Collected data entries
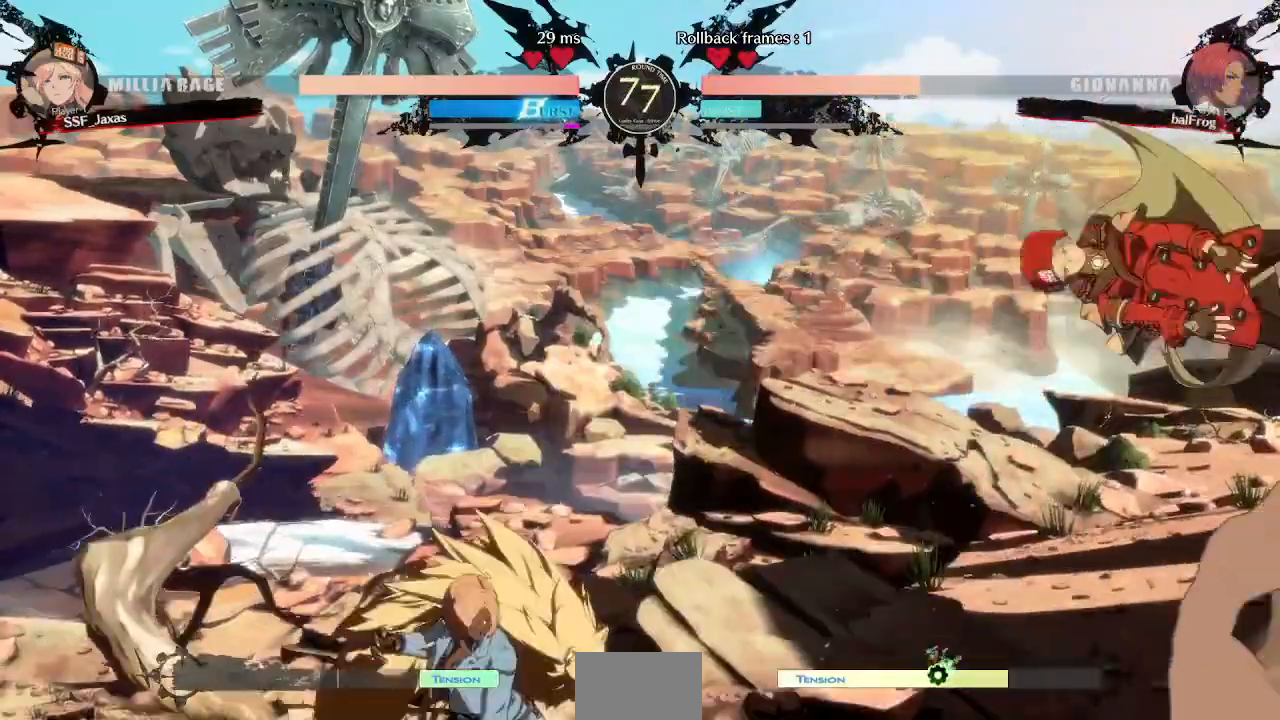
{"dt_ms": 520, "buttons": [], "events": [[80, "DPAD_UP", "down"], [200, "DPAD_UP", "up"], [320, "DPAD_DOWN", "down"], [360, "DPAD_LEFT", "down"], [400, "DPAD_DOWN", "up"], [400, "R1", "down"], [520, "DPAD_LEFT", "up"], [520, "R1", "up"]]}
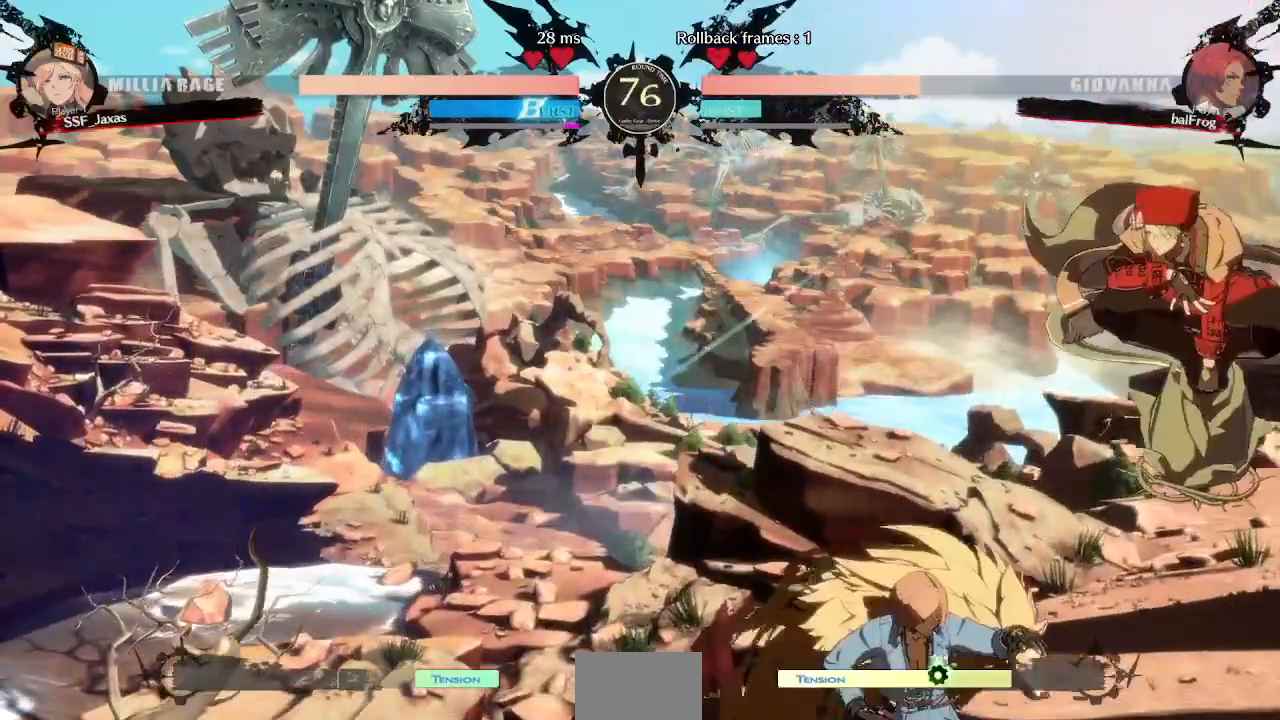
{"dt_ms": 480, "buttons": []}
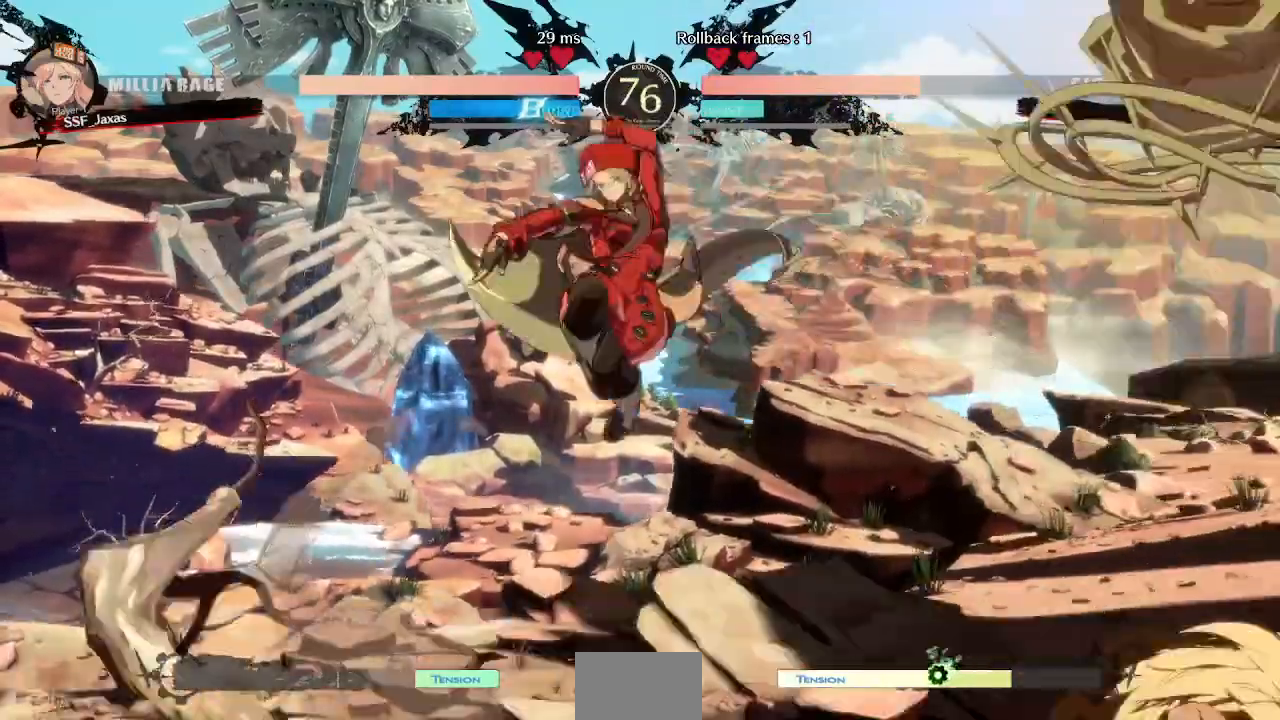
{"dt_ms": 520, "buttons": ["DPAD_LEFT"], "events": [[80, "DPAD_LEFT", "down"], [120, "DPAD_LEFT", "up"], [200, "DPAD_LEFT", "down"], [400, "DPAD_UP", "down"], [520, "DPAD_UP", "up"]]}
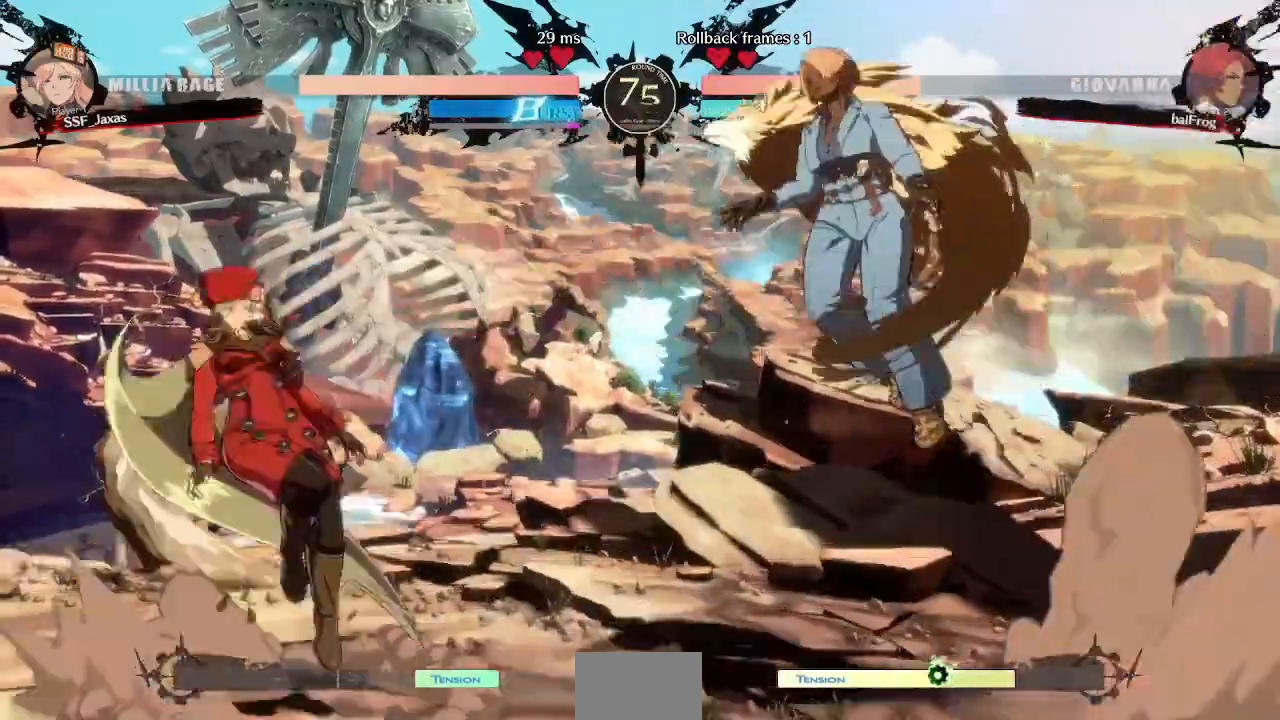
{"dt_ms": 480, "buttons": [], "events": [[160, "DPAD_LEFT", "up"], [240, "DPAD_RIGHT", "down"], [320, "L1", "down"], [400, "L1", "up"], [480, "DPAD_RIGHT", "up"]]}
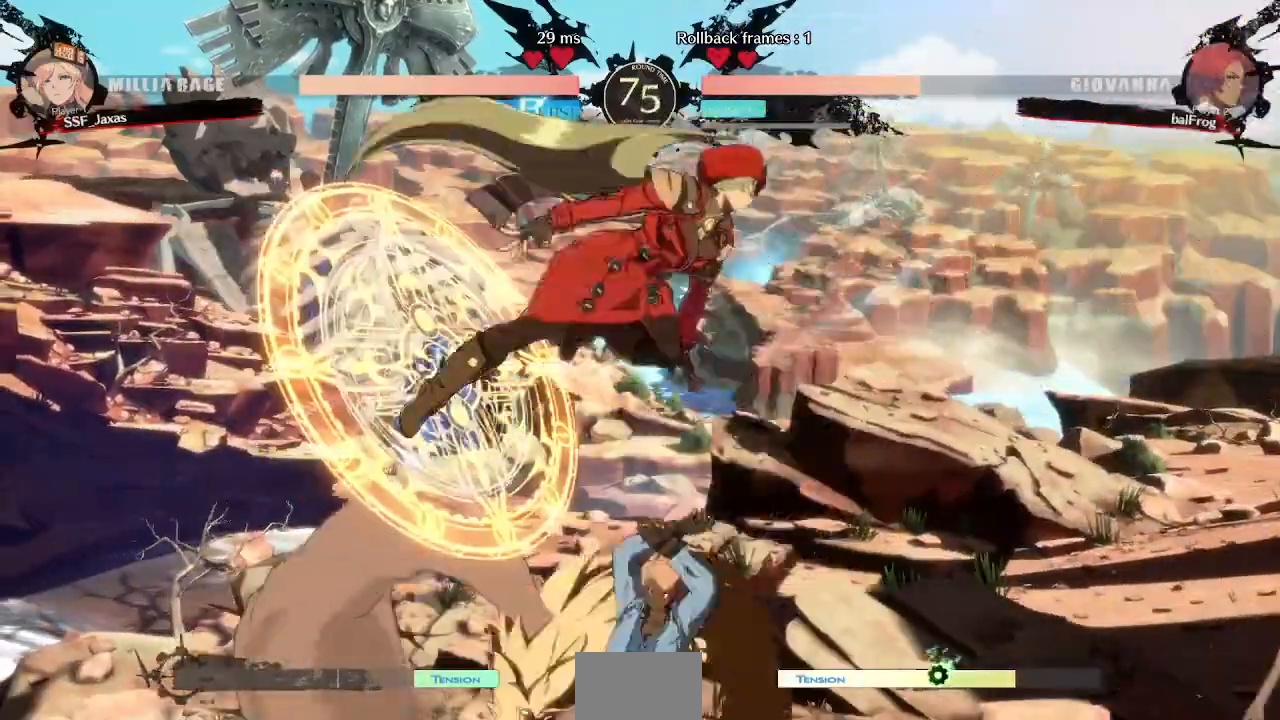
{"dt_ms": 520, "buttons": []}
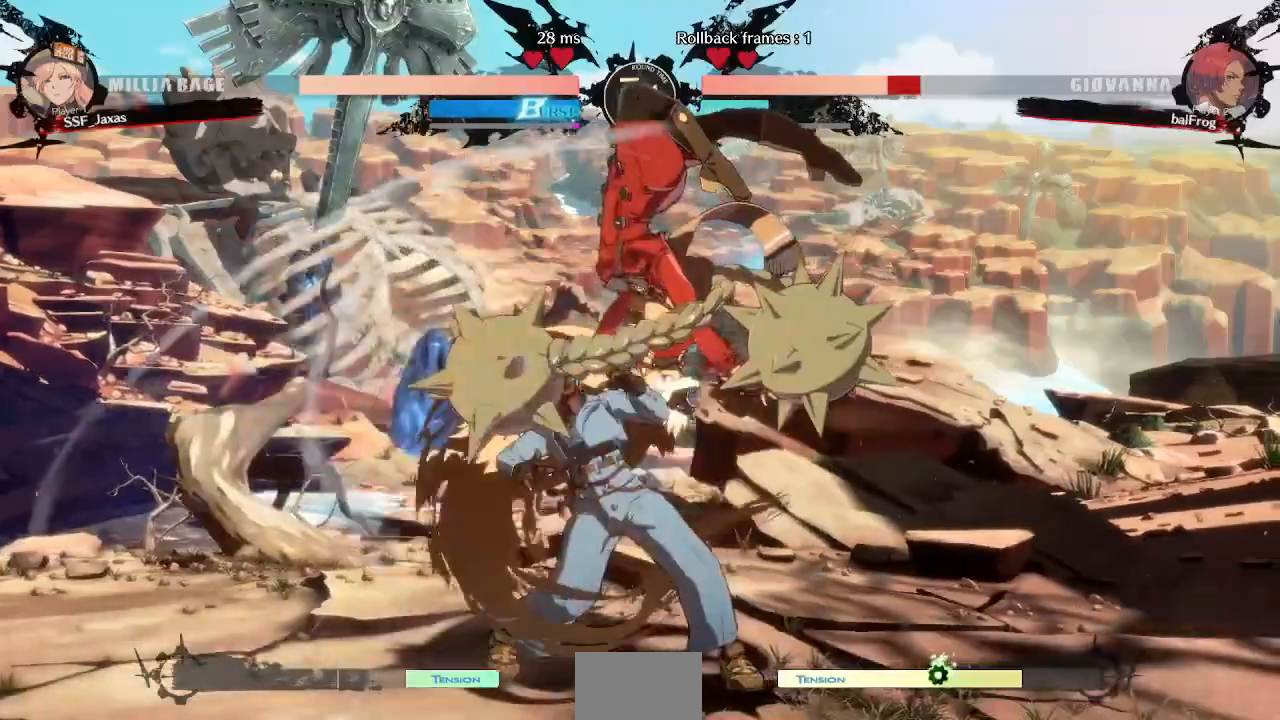
{"dt_ms": 480, "buttons": [], "events": [[160, "DPAD_LEFT", "down"], [200, "DPAD_LEFT", "up"], [240, "DPAD_LEFT", "down"], [360, "TRIANGLE", "down"], [400, "DPAD_LEFT", "up"], [440, "TRIANGLE", "up"]]}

DIRECTIONS FOR THIS TASK: Without altering a word, return all of the records above and leave out their pictures.

EXERCISE ANSWER:
{"dt_ms": 520, "buttons": [], "events": [[80, "DPAD_UP", "down"], [200, "DPAD_UP", "up"], [320, "DPAD_DOWN", "down"], [360, "DPAD_LEFT", "down"], [400, "DPAD_DOWN", "up"], [400, "R1", "down"], [520, "DPAD_LEFT", "up"], [520, "R1", "up"]]}
{"dt_ms": 480, "buttons": []}
{"dt_ms": 520, "buttons": ["DPAD_LEFT"], "events": [[80, "DPAD_LEFT", "down"], [120, "DPAD_LEFT", "up"], [200, "DPAD_LEFT", "down"], [400, "DPAD_UP", "down"], [520, "DPAD_UP", "up"]]}
{"dt_ms": 480, "buttons": [], "events": [[160, "DPAD_LEFT", "up"], [240, "DPAD_RIGHT", "down"], [320, "L1", "down"], [400, "L1", "up"], [480, "DPAD_RIGHT", "up"]]}
{"dt_ms": 520, "buttons": []}
{"dt_ms": 480, "buttons": [], "events": [[160, "DPAD_LEFT", "down"], [200, "DPAD_LEFT", "up"], [240, "DPAD_LEFT", "down"], [360, "TRIANGLE", "down"], [400, "DPAD_LEFT", "up"], [440, "TRIANGLE", "up"]]}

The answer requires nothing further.